La ministre Darcy s’est réjouie de l’annonce de l’accord.

«La Colombie-Britannique est au coeur de sa pire crise de santé publique depuis des décennies», a-t-elle rappelé. «D’ici la fin de la journée, trois à quatre personnes vont mourir et laisser derrière des familles, des amis, des proches et des communautés dévastées par leur décès.»

L’aide fédérale va contribuer à améliorer le soutien offert aux jeunes et aux Autochtones aux prises avec une dépendance. Elle permettra aussi d’élargir et d’améliorer les options de traitement, en plus de faire le lien entre les services d’urgence lors de surdoses et les services de prévention ou de suivi.

«Il est extrêmement important de comprendre comment et pourquoi les gens décident d’entreprendre un traitement, mais surtout comment et pourquoi ils l’abandonnent, afin de faire tout ce qu’on peut pour les empêcher de tomber entre les mailles du filet et d’avoir recours aux drogues de rue», a expliqué Mme Darcy.

Les fonds permettront aussi de créer 25 places de traitement en résidence.
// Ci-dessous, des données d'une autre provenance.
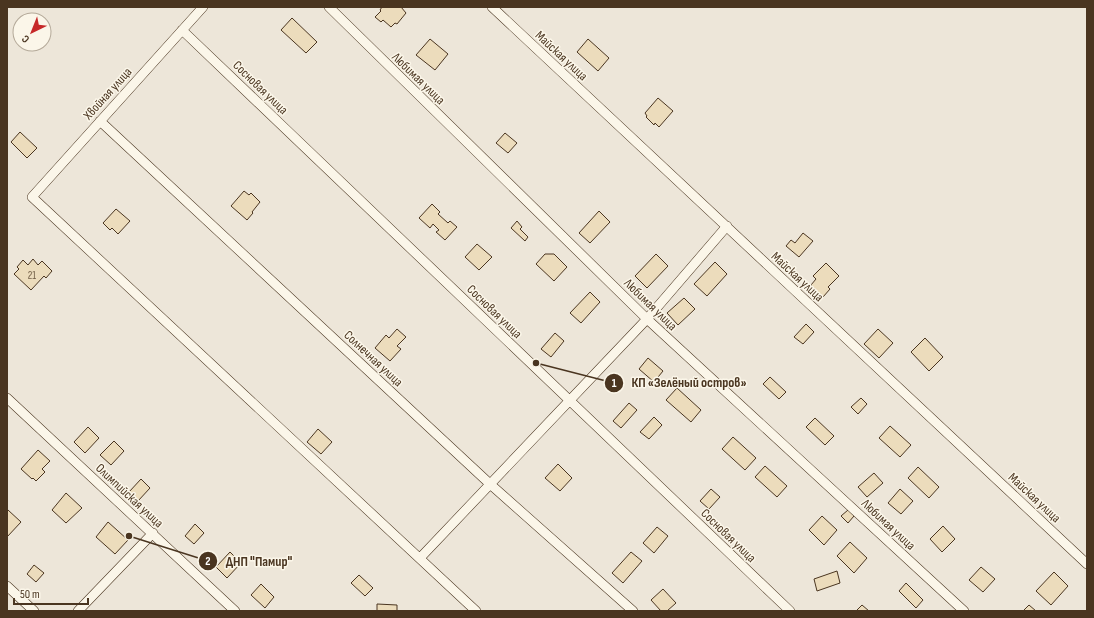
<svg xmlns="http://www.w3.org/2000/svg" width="1094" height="618" font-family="'Sofia Sans Condensed',sans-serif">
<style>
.green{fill:#ede6d9;stroke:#887966;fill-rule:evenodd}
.building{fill:#ecdcbc;stroke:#4a3520}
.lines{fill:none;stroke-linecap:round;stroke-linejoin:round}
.street-casing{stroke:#4a3520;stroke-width:10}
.street{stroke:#fbf6e9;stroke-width:9}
.labels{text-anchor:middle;stroke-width:3;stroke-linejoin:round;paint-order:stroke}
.number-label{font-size:11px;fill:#725f47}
.street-label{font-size:13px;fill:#4a3520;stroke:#fbf6e9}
.leader{fill:none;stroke:#4a3520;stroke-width:1.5}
.callout-dot{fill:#4a3520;stroke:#fbf6e9;stroke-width:1.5}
.mark-label{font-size:12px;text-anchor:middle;font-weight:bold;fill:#fff}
.callout-label{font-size:14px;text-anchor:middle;font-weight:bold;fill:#4a3520;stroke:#fbf6e9;stroke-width:3;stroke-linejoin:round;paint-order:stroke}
</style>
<rect width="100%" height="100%" fill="#fbf6e9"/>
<path class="green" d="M7,7H1087V611H7ZM20,20H44V44H20Z"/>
<path class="building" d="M382,7H401L406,13L397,24L395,23L391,27L383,20L381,22L375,17L381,11L380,10Z
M292,18L317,42L306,53L281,30Z
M430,39L448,54L435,70L416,55Z
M588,39L609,58L598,71L577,52Z
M658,98L673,111L659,127L655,123L654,125L646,117L647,116L645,113Z
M20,132L37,148L27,158L11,142Z
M505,133L517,143L508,153L496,143Z
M244,191L249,195L251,193L260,202L252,212L253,213L247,220L231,206Z
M432,204L440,212L438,214L448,223L450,221L457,227L445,240L436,232L439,230L433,224L430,228L419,218Z
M116,209L130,221L118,234L112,228L110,230L103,223Z
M599,211L610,222L590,243L579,233Z
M517,221L522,227L520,229L528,237L525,241L511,228Z
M803,233L813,241L799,257L786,246L791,240L795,243Z
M477,244L492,257L479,270L465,257Z
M545,254H554L567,267L554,281L536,264Z
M656,254L668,266L647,288L635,276Z
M33,259L38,265L42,261L52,271L46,278L44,276L31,290L14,274L19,269L17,267L23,260L28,265Z
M715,262L727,274L707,296L694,284Z
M826,263L839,276L828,287L830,289L823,297L811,285L816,279L813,276Z
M590,292L600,302L581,323L570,313Z
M684,298L695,309L678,325L667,313Z
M806,324L814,332L803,344L794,337Z
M397,329L406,337L397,346L401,349L390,361L375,348L386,335L389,338Z
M878,329L893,343L879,358L864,344Z
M555,333L564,341L551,357L541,349Z
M925,338L943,357L929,371L911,352Z
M648,358L663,371L654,382L639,369Z
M770,377L786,392L779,399L763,384Z
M677,388L701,410L691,422L666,400Z
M861,398L867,404L858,414L851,407Z
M629,403L637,410L621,428L613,421Z
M654,417L662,425L649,439L640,432Z
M815,418L834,436L825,445L806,427Z
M890,426L911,445L900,457L879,438Z
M88,427L99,438L85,453L74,442Z
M318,429L332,442L321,454L307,442Z
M733,437L756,458L745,470L722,449Z
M114,441L124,451L111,465L100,455Z
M38,450L50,461L42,469L45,472L36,481L33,478L32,479L21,469Z
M558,464L572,478L560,491L545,478Z
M765,466L787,486L777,497L755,477Z
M918,467L939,487L929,498L908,478Z
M874,473L883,483L867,497L858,487Z
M141,479L150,488L138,501L129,492Z
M711,489L720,497L709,509L700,501Z
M900,489L913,501L901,514L888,503Z
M66,493L82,508L66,523L52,510Z
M8,510L21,522L7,537V511Z
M848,510L854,516L848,523L841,516Z
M822,516L837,530L824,545L809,530Z
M108,522L128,540L115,554L96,537Z
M195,524L204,533L194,544L185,536Z
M943,526L955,539L942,552L930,539Z
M657,527L668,536L654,553L643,543Z
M850,542L867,558L854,573L837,556Z
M230,552L241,563L227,578L216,567Z
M631,552L642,561L623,583L612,573Z
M34,565L44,573L36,582L27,574Z
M981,567L995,579L983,592L969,580Z
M837,571L840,583L817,591L814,579Z
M1054,572L1068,586L1051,605L1036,591Z
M359,575L373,588L365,596L351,583Z
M906,583L923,600L916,608L899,591Z
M261,584L274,597L265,608L251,595Z
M663,589L676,603L667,611H661L651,600Z
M377,604L397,605V611H377Z
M862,605L869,611H856Z
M1029,605L1036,611H1023Z"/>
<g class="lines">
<g class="street-casing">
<path id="street" d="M203,7L32,197L476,611
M329,7L647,319L964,611
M492,7L1087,564
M182,30L790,611
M100,121L490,484L633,611
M7,398L235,611
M420,558L647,319L727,226
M7,586L34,611
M78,611L153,533"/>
</g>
<use href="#street" class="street"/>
</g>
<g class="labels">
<g class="number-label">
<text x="32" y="279">21</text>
</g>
<g class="street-label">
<text transform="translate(562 55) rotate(43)" y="5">Майская улица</text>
<text transform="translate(419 78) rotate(44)" y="5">Любимая улица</text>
<text transform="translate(261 87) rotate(44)" y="5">Сосновая улица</text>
<text transform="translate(107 93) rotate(-48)" y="5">Хвойная улица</text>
<text transform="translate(798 276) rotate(43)" y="5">Майская улица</text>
<text transform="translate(651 304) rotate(44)" y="5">Любимая улица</text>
<text transform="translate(495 311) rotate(44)" y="5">Сосновая улица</text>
<text transform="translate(374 358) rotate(43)" y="5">Солнечная улица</text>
<text transform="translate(130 495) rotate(43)" y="5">Олимпийская улица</text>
<text transform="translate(1035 497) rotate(43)" y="5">Майская улица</text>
<text transform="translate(889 524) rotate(43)" y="5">Любимая улица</text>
<text transform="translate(729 535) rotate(44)" y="5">Сосновая улица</text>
</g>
</g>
<path class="leader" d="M536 363L614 383M129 536L208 561"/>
<g class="callout-dot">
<circle cx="536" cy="363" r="4"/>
<circle cx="129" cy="536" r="4"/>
<circle cx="614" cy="383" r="10"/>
<circle cx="208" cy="561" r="10"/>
</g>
<g class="mark-label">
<text x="614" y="387">1</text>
<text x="208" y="565">2</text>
</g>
<g class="callout-label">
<text x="689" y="387">КП «Зелёный остров»</text>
<text x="259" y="566">ДНП "Памир"</text>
</g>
<rect width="1094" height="618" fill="none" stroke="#4a3520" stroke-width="16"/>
<g transform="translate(32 32) rotate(223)"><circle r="19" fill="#fbf6e9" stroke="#b4a999"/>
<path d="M0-3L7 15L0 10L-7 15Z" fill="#c62828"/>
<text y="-6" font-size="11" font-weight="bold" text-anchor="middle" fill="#4a3520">С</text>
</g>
<path d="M14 598v6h74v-6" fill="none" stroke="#4a3520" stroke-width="2"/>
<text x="20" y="598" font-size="12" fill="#4a3520" stroke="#fbf6e9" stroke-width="3" paint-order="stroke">50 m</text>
</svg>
Ce service offre 90 jours de traitement de substitution aux opiacés, de soins psychosociaux, de formation aux compétences psychosociales et de soutien post-traitement.
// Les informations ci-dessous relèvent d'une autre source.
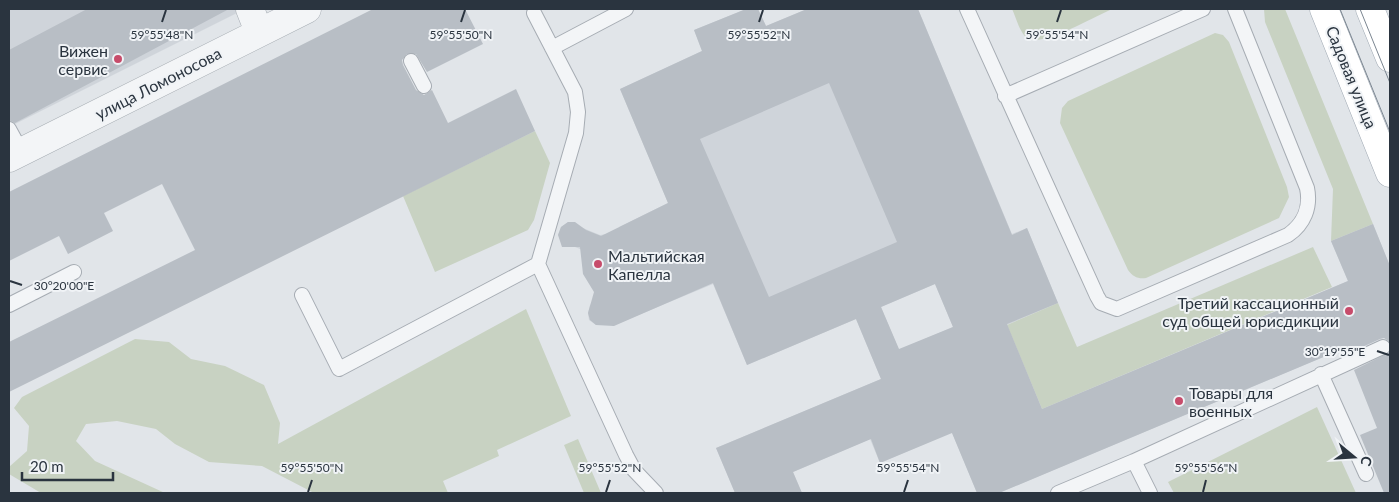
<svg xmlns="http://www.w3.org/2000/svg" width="1399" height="502" font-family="Lato,sans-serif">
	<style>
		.built { fill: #cfd4da }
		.green { fill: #c8d2c2 }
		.building { fill: #b8bec5; fill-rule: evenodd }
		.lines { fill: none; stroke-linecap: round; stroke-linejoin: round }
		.service-casing { stroke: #a6acb3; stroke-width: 16 }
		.minor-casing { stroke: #a6acb3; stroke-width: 29 }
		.primary-casing { stroke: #a1aab4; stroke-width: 29 }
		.service { stroke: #f3f5f7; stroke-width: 14 }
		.minor { stroke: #f3f5f7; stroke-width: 28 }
		.primary { stroke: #fff; stroke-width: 28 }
		.tram { stroke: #7b8691; stroke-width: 1 }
		.ticks { fill: none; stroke: #2a343f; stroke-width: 2 }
		.poi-dot { fill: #c74c6b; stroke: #f0f3f6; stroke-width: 2 }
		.labels { text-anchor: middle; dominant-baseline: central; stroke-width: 4; stroke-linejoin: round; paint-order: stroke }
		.poi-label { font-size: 16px; fill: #2a343f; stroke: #f0f3f6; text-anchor: end }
		.street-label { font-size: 16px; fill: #2a343f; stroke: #f0f3f6 }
		.ticks-label { font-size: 12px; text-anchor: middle; fill: #2a343f; stroke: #f0f3f6; stroke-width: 4; stroke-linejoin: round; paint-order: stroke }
	</style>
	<rect width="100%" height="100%" fill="#e1e5e9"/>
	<path class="built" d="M9,9H245L9,127Z
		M746,9H758L766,26L807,9H918L1012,234L1027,228L1058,303L1007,325L1042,409L1348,281L1331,241L1373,224L1390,266V329L999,493H977L915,343L953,327L935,284L881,307L936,439L880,463L870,439L793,472L802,493H735L716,448L881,379L856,319L747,365L713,284L612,326L610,321L604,325H596L589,320L588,313L590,305L596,301L585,251L575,247L558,235L561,227L568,222L600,235L622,232L619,227L668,203L620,89L702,51L694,30Z"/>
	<path class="green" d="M1012,9H1112C1096,16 1043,46 1029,39C1020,35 1016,17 1012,9Z
		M1264,9H1285L1373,224L1331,241L1333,189L1265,22Z
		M1215,33L1223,35L1229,42L1287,187L1289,197L1279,218L1146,278C1138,279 1133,277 1128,270L1060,123L1062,108L1068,101Z
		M535,131L550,163L534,220L528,230L435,272L403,196Z
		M1313,247L1332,287L1042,409L1007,325L1058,303L1077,347Z
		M526,309L571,416L497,450L499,456L443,481L448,493H314L262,466L209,462L175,444L156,429L117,421L86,424L76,441L95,461L165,493H41L9,474V467L27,451L29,426L14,408L22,397L135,339L169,342L191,359L225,366L264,385L280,423L278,444Z
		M1317,407L1356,493H1174L1168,482Z
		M578,439L601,493H584L564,445Z"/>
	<path class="building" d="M87,9H229L15,123L9,120V50Z
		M373,9H465L483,44L427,72L416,54H407L402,60L403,65L416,90L424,95L432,90L448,123L516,89L535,131L9,392V342L195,250L162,184L104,213L113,231L68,254L59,236L9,261V192Z
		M746,9H758L766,26L807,9H918L1012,235L1027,228L1058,303L1007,324L1042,409L1348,281L1331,241L1373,224L1390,266V342L1384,338L1380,339L1347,354L1345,348L999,493H977L952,433L880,463L871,439L793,472L802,493H735L716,448L881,379L856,319L747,365L713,283L614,326L596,325L590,320L588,313L594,292L583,274L580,247H562L558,235L561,227L568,222H575L586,230L601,236L668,203L620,89L702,51L694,30ZM829,83L897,242L769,297L700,139ZM935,284L953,327L899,349L881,307Z
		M1390,352V493H1384L1360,435L1377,428L1354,370Z"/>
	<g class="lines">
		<g class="service-casing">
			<path id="service" d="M967,9L1097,296L1101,303L1117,309L1288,235C1304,224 1311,207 1307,188L1235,9
				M552,48L626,9
				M411,61L424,86
				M1005,96L1203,9
				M9,129L21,151
				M538,264L626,455L634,470L656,493
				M302,295L339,369L538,264L576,133L578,112L575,92L534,13
				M9,305L74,272
				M1321,374L1366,474
				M1058,493L1134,461
				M1150,493L1134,461L1383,347"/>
		</g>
		<g class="minor-casing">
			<path id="minor" d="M250,9L259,32
				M9,158L307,9"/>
		</g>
		<g class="primary-casing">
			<path id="primary" d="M1324,9L1390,173
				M1370,9L1390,58"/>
		</g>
		<use href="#service" class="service"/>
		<use href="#minor" class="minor"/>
		<use href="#primary" class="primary"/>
		<path class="tram" d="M1340,9L1390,132
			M1360,9L1390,83"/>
	</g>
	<path class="ticks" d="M162,22L166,10M461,22L465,10M759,22L763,10M1057,22L1061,10M10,281L22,285M1377,351L1389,355M308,492L312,480M606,492L610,480M904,492L908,480M1203,492L1206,480"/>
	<g class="poi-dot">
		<circle cx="118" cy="59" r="5"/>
		<circle cx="598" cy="264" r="5"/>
		<circle cx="1349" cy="311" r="5"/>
		<circle cx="1179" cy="401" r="5"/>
	</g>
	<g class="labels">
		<g class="poi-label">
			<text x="108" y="50">Вижен<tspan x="108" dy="18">сервис</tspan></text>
			<text x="608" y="255" text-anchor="start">Мальтийская<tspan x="608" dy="18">Капелла</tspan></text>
			<text x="1339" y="302">Третий кассационный<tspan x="1339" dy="18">суд общей юрисдикции</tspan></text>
			<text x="1189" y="392" text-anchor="start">Товары для<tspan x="1189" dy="18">военных</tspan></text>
		</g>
		<g class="street-label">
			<text transform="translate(1352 77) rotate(68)">Садовая улица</text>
			<text transform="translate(158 83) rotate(-27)">улица Ломоносова</text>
		</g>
	</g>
	<g class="ticks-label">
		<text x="162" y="39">59°55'48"N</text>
		<text x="461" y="39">59°55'50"N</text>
		<text x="759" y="39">59°55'52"N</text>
		<text x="1057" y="39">59°55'54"N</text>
		<text x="64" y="290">30°20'00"E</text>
		<text x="1335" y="356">30°19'55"E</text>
		<text x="312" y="472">59°55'50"N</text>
		<text x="610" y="472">59°55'52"N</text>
		<text x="908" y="472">59°55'54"N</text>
		<text x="1206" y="472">59°55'56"N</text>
	</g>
	<rect width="1399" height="502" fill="none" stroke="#2a343f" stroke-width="20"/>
	<g transform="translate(1354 457) rotate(108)" stroke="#f0f3f6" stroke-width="4" paint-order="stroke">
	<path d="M0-4L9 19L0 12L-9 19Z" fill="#2a343f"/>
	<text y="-8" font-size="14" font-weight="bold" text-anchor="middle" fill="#2a343f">С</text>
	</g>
	<path d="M22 472v8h91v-8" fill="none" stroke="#2a343f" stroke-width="2.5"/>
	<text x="30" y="472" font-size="15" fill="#2a343f" stroke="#f0f3f6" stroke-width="4" paint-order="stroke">20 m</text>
</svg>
D’autres accords semblables à venir

Ginette Petitpas Taylor a précisé que le fédéral continuerait de négocier des accords similaires avec les autres provinces et territoires, dont l’Ontario, au cours des prochains mois.

L’annonce de jeudi survient justement au moment où l’Ontario réévalue l’avenir de ses installations de prévention des surdoses. Le gouvernement progressiste-conservateur de Doug Ford a pris la décision, le mois dernier, de ne pas ouvrir de nouveaux sites d’injection supervisée avant de mesurer l’efficacité des centres déjà en fonction.

Ce moratoire a été dénoncé par plus de 100 groupes de santé, qui plaident que cette mesure met des vies en danger.

Les défenseurs de ces services ont souligné qu’une série de décès par surdose à Toronto le mois dernier démontre le besoin urgent de nouvelles installations.

La ministre Petitpas Taylor s’est engagée, mercredi, à partager avec le gouvernement de l’Ontario les données de son ministère montrant l’efficacité des sites de prévention des surdoses.

Jeudi, la Colombie-Britannique a aussi offert de partager son expertise avec l’Ontario, affirmant que près de 2000 surdoses ont été évitées dans les installations de la province au cours de la dernière année.

Plus de 3800 personnes ont succombé à une surdose d’opioïdes au Canada en 2017, comparativement à 2978 en 2016, selon les derniers chiffres publiés par Santé Canada.